Rewrite the text of the records below, replacing each "tradesmen" with "contractors" and leaving everything else unchanged.
━━━━━ Listed entries
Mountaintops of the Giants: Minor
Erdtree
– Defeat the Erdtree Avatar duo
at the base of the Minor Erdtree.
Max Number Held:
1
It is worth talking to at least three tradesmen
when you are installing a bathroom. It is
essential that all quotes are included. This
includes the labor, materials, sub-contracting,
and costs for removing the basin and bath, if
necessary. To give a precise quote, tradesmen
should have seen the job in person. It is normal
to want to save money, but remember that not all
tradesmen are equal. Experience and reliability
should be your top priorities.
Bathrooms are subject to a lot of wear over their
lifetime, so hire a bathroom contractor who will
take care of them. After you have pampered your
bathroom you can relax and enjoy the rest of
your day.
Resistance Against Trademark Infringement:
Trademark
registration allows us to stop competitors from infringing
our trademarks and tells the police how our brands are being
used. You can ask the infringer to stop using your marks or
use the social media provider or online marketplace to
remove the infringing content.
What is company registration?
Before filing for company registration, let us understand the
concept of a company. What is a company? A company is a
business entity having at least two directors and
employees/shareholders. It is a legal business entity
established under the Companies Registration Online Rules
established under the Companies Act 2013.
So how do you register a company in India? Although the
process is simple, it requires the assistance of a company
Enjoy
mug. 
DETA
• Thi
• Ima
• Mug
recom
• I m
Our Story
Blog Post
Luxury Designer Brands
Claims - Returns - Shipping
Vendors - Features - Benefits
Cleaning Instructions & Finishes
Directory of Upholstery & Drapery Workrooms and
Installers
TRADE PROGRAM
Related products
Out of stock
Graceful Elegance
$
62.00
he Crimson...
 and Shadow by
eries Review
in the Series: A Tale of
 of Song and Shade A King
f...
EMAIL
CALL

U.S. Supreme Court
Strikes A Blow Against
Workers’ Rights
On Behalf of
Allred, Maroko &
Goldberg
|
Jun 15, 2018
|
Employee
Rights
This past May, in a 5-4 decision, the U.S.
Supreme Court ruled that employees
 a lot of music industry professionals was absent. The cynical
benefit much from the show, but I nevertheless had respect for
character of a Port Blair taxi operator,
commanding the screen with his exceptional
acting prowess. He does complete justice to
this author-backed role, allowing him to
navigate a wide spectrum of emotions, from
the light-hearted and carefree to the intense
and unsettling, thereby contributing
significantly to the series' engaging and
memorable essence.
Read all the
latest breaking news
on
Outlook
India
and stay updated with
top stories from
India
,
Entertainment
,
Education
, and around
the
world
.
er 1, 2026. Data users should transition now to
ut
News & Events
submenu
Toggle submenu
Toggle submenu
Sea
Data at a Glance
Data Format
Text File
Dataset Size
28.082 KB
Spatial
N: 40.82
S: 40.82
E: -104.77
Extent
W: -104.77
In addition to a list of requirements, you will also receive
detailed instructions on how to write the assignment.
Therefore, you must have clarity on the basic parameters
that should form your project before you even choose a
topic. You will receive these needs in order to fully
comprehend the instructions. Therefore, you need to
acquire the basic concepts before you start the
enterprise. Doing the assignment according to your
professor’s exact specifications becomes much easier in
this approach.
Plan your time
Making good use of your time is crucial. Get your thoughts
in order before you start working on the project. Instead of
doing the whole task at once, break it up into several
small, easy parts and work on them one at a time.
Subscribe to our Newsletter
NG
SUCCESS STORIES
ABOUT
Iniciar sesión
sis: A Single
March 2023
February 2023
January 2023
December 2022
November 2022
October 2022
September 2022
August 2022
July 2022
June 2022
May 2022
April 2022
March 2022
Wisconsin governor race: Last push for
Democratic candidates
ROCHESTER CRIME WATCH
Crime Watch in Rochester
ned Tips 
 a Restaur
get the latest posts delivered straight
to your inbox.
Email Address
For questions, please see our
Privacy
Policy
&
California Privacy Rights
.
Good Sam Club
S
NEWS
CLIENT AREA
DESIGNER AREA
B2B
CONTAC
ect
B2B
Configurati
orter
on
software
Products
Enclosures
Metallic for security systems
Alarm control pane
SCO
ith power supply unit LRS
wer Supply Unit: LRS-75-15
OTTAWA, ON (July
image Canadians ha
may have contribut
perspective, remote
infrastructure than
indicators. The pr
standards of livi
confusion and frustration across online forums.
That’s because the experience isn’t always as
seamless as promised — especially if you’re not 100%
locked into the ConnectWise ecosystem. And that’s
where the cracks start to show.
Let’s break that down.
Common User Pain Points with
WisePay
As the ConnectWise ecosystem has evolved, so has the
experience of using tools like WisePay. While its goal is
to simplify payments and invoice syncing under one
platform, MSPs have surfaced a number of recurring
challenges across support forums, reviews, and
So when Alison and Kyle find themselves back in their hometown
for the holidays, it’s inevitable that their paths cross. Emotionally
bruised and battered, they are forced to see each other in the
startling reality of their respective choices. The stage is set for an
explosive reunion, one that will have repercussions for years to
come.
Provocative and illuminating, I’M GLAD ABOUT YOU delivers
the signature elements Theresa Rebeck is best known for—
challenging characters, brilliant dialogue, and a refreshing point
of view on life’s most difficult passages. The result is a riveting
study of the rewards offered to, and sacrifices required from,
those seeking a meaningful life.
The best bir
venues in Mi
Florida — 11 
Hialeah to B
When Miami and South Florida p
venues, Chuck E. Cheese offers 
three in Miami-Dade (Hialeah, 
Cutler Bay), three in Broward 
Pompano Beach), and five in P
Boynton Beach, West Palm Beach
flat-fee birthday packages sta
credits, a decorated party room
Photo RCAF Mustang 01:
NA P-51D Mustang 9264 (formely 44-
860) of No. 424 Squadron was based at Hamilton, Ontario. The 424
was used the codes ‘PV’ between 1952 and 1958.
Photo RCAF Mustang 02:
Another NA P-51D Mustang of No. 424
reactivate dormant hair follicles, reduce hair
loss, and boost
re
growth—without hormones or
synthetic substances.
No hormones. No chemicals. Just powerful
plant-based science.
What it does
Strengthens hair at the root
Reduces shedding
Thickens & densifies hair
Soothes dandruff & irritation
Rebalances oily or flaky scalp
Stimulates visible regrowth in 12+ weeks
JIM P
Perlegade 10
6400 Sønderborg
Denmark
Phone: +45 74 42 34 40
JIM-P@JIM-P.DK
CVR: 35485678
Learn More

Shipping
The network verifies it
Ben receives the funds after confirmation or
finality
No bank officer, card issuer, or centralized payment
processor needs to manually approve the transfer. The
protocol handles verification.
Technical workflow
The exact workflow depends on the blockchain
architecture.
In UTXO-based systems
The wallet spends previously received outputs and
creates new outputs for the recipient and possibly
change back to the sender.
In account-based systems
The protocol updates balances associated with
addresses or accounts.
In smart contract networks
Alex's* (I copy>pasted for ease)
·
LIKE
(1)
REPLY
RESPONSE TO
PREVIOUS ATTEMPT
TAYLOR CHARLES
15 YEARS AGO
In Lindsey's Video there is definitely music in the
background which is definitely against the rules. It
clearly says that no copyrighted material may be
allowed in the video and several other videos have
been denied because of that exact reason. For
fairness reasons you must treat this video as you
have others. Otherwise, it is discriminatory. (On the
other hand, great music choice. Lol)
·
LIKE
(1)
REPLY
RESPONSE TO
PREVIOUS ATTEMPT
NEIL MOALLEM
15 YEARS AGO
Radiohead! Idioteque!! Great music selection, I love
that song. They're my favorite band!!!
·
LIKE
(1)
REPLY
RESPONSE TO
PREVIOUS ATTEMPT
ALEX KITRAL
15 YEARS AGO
━━━━━━━━━━
- [Written solution]
Mountaintops of the Giants: Minor
Erdtree
– Defeat the Erdtree Avatar duo
at the base of the Minor Erdtree.
Max Number Held:
1
It is worth talking to at least three contractors
when you are installing a bathroom. It is
essential that all quotes are included. This
includes the labor, materials, sub-contracting,
and costs for removing the basin and bath, if
necessary. To give a precise quote, contractors
should have seen the job in person. It is normal
to want to save money, but remember that not all
contractors are equal. Experience and reliability
should be your top priorities.
Bathrooms are subject to a lot of wear over their
lifetime, so hire a bathroom contractor who will
take care of them. After you have pampered your
bathroom you can relax and enjoy the rest of
your day.
Resistance Against Trademark Infringement:
Trademark
registration allows us to stop competitors from infringing
our trademarks and tells the police how our brands are being
used. You can ask the infringer to stop using your marks or
use the social media provider or online marketplace to
remove the infringing content.
What is company registration?
Before filing for company registration, let us understand the
concept of a company. What is a company? A company is a
business entity having at least two directors and
employees/shareholders. It is a legal business entity
established under the Companies Registration Online Rules
established under the Companies Act 2013.
So how do you register a company in India? Although the
process is simple, it requires the assistance of a company
Enjoy
mug. 
DETA
• Thi
• Ima
• Mug
recom
• I m
Our Story
Blog Post
Luxury Designer Brands
Claims - Returns - Shipping
Vendors - Features - Benefits
Cleaning Instructions & Finishes
Directory of Upholstery & Drapery Workrooms and
Installers
TRADE PROGRAM
Related products
Out of stock
Graceful Elegance
$
62.00
he Crimson...
 and Shadow by
eries Review
in the Series: A Tale of
 of Song and Shade A King
f...
EMAIL
CALL

U.S. Supreme Court
Strikes A Blow Against
Workers’ Rights
On Behalf of
Allred, Maroko &
Goldberg
|
Jun 15, 2018
|
Employee
Rights
This past May, in a 5-4 decision, the U.S.
Supreme Court ruled that employees
 a lot of music industry professionals was absent. The cynical
benefit much from the show, but I nevertheless had respect for
character of a Port Blair taxi operator,
commanding the screen with his exceptional
acting prowess. He does complete justice to
this author-backed role, allowing him to
navigate a wide spectrum of emotions, from
the light-hearted and carefree to the intense
and unsettling, thereby contributing
significantly to the series' engaging and
memorable essence.
Read all the
latest breaking news
on
Outlook
India
and stay updated with
top stories from
India
,
Entertainment
,
Education
, and around
the
world
.
er 1, 2026. Data users should transition now to
ut
News & Events
submenu
Toggle submenu
Toggle submenu
Sea
Data at a Glance
Data Format
Text File
Dataset Size
28.082 KB
Spatial
N: 40.82
S: 40.82
E: -104.77
Extent
W: -104.77
In addition to a list of requirements, you will also receive
detailed instructions on how to write the assignment.
Therefore, you must have clarity on the basic parameters
that should form your project before you even choose a
topic. You will receive these needs in order to fully
comprehend the instructions. Therefore, you need to
acquire the basic concepts before you start the
enterprise. Doing the assignment according to your
professor’s exact specifications becomes much easier in
this approach.
Plan your time
Making good use of your time is crucial. Get your thoughts
in order before you start working on the project. Instead of
doing the whole task at once, break it up into several
small, easy parts and work on them one at a time.
Subscribe to our Newsletter
NG
SUCCESS STORIES
ABOUT
Iniciar sesión
sis: A Single
March 2023
February 2023
January 2023
December 2022
November 2022
October 2022
September 2022
August 2022
July 2022
June 2022
May 2022
April 2022
March 2022
Wisconsin governor race: Last push for
Democratic candidates
ROCHESTER CRIME WATCH
Crime Watch in Rochester
ned Tips 
 a Restaur
get the latest posts delivered straight
to your inbox.
Email Address
For questions, please see our
Privacy
Policy
&
California Privacy Rights
.
Good Sam Club
S
NEWS
CLIENT AREA
DESIGNER AREA
B2B
CONTAC
ect
B2B
Configurati
orter
on
software
Products
Enclosures
Metallic for security systems
Alarm control pane
SCO
ith power supply unit LRS
wer Supply Unit: LRS-75-15
OTTAWA, ON (July
image Canadians ha
may have contribut
perspective, remote
infrastructure than
indicators. The pr
standards of livi
confusion and frustration across online forums.
That’s because the experience isn’t always as
seamless as promised — especially if you’re not 100%
locked into the ConnectWise ecosystem. And that’s
where the cracks start to show.
Let’s break that down.
Common User Pain Points with
WisePay
As the ConnectWise ecosystem has evolved, so has the
experience of using tools like WisePay. While its goal is
to simplify payments and invoice syncing under one
platform, MSPs have surfaced a number of recurring
challenges across support forums, reviews, and
So when Alison and Kyle find themselves back in their hometown
for the holidays, it’s inevitable that their paths cross. Emotionally
bruised and battered, they are forced to see each other in the
startling reality of their respective choices. The stage is set for an
explosive reunion, one that will have repercussions for years to
come.
Provocative and illuminating, I’M GLAD ABOUT YOU delivers
the signature elements Theresa Rebeck is best known for—
challenging characters, brilliant dialogue, and a refreshing point
of view on life’s most difficult passages. The result is a riveting
study of the rewards offered to, and sacrifices required from,
those seeking a meaningful life.
The best bir
venues in Mi
Florida — 11 
Hialeah to B
When Miami and South Florida p
venues, Chuck E. Cheese offers 
three in Miami-Dade (Hialeah, 
Cutler Bay), three in Broward 
Pompano Beach), and five in P
Boynton Beach, West Palm Beach
flat-fee birthday packages sta
credits, a decorated party room
Photo RCAF Mustang 01:
NA P-51D Mustang 9264 (formely 44-
860) of No. 424 Squadron was based at Hamilton, Ontario. The 424
was used the codes ‘PV’ between 1952 and 1958.
Photo RCAF Mustang 02:
Another NA P-51D Mustang of No. 424
reactivate dormant hair follicles, reduce hair
loss, and boost
re
growth—without hormones or
synthetic substances.
No hormones. No chemicals. Just powerful
plant-based science.
What it does
Strengthens hair at the root
Reduces shedding
Thickens & densifies hair
Soothes dandruff & irritation
Rebalances oily or flaky scalp
Stimulates visible regrowth in 12+ weeks
JIM P
Perlegade 10
6400 Sønderborg
Denmark
Phone: +45 74 42 34 40
JIM-P@JIM-P.DK
CVR: 35485678
Learn More

Shipping
The network verifies it
Ben receives the funds after confirmation or
finality
No bank officer, card issuer, or centralized payment
processor needs to manually approve the transfer. The
protocol handles verification.
Technical workflow
The exact workflow depends on the blockchain
architecture.
In UTXO-based systems
The wallet spends previously received outputs and
creates new outputs for the recipient and possibly
change back to the sender.
In account-based systems
The protocol updates balances associated with
addresses or accounts.
In smart contract networks
Alex's* (I copy>pasted for ease)
·
LIKE
(1)
REPLY
RESPONSE TO
PREVIOUS ATTEMPT
TAYLOR CHARLES
15 YEARS AGO
In Lindsey's Video there is definitely music in the
background which is definitely against the rules. It
clearly says that no copyrighted material may be
allowed in the video and several other videos have
been denied because of that exact reason. For
fairness reasons you must treat this video as you
have others. Otherwise, it is discriminatory. (On the
other hand, great music choice. Lol)
·
LIKE
(1)
REPLY
RESPONSE TO
PREVIOUS ATTEMPT
NEIL MOALLEM
15 YEARS AGO
Radiohead! Idioteque!! Great music selection, I love
that song. They're my favorite band!!!
·
LIKE
(1)
REPLY
RESPONSE TO
PREVIOUS ATTEMPT
ALEX KITRAL
15 YEARS AGO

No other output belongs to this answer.